At least this is what is intended... On the sender side you stop assigning new
SSNs for a stream, which is reset, as described in A1 of
https://tools.ietf.org/html/rfc6525#section-5.1.2
On the receiver side you must buffer to deliver them correctly as described in E2 of
https://tools.ietf.org/html/rfc6525#section-5.2.2

The corresponding notifications should be provided in a way the the reset notification
is indication that the SSN starts from zero again.

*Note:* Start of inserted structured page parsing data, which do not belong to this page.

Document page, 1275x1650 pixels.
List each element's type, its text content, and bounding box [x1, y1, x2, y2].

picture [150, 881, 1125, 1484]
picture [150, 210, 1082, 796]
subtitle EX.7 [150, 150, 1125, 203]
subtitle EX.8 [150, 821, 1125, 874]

I do know that the SCTP implementation has a bug related to this and I hope to fix it soon...

Best regards
Michael
> 
> >  [RFC6525] also guarantees that all the messages are delivered (or
> >  abandoned) before the stream is reset.
Keywords: checkin-needed
The last Try run I see in this bug from comment 10 shows test failures, no?
Keywords: checkin-needed
Quite right; my bad.  I think that I will have to land this coincident with the test fixes in bug 1119593.
Landed coincident with the test fixes this needs from bug 1119593:

https://hg.mozilla.org/integration/mozilla-inbound/rev/5970fced4222
https://hg.mozilla.org/mozilla-central/rev/47f17e4219ea
Assignee: nobody → martin.thomson
Status: NEW → RESOLVED
Closed: 9 years ago
Resolution: --- → FIXED
Target Milestone: --- → mozilla38
We're going to need this (and supporting patches) on Aurora as well. Martin, can you please nominate them for aurora approval when you're reasonably confident that they're baked enough to do so? :)
Flags: needinfo?(martin.thomson)
Happy to do so.  This turns the tests perma-orange without bug 1119593 as well, but that should also remove a swathe of other infrequent oranges that I discovered while doing the work.  I'll flag both together and let you manage the landing timeframe.  You probably have a better view of whether there are more or less failures now, if there is any info at all.
Flags: needinfo?(martin.thomson)
Approval Request Comment
[Feature/regressing bug #]: 1118283
[User impact if declined]: none, tests only
[Describe test coverage new/current, TreeHerder]: lots
[Risks and why]: this removes a persistent orange, but will perma-orange if not taken with bug 1119593
[String/UUID change made/needed]: none

As landed.  Don't forget bug 1119593 patches (all 11 of them) at the same time.  Best to land -r 47f17e4219ea::7f03823a577e from inbound instead I think.
Attachment #8556879 - Flags: review+
Attachment #8556879 - Flags: approval-mozilla-aurora?
Comment on attachment 8556879 [details] [diff] [review]
01 Bug_1118398___Dispatch_data_channel_onclose_unconditionally_on_reset__r_jesup.patch

Small fix for a test failure. Aurora+
Attachment #8556879 - Flags: approval-mozilla-aurora? → approval-mozilla-aurora+
Flags: in-testsuite+
Attachment #8546857 - Attachment is obsolete: true
Attachment #8619051 - Flags: review+
I need to check to see what shipped versions of Firefox had this issue, if any, and note them in developer documentation. Marking as doc update needed.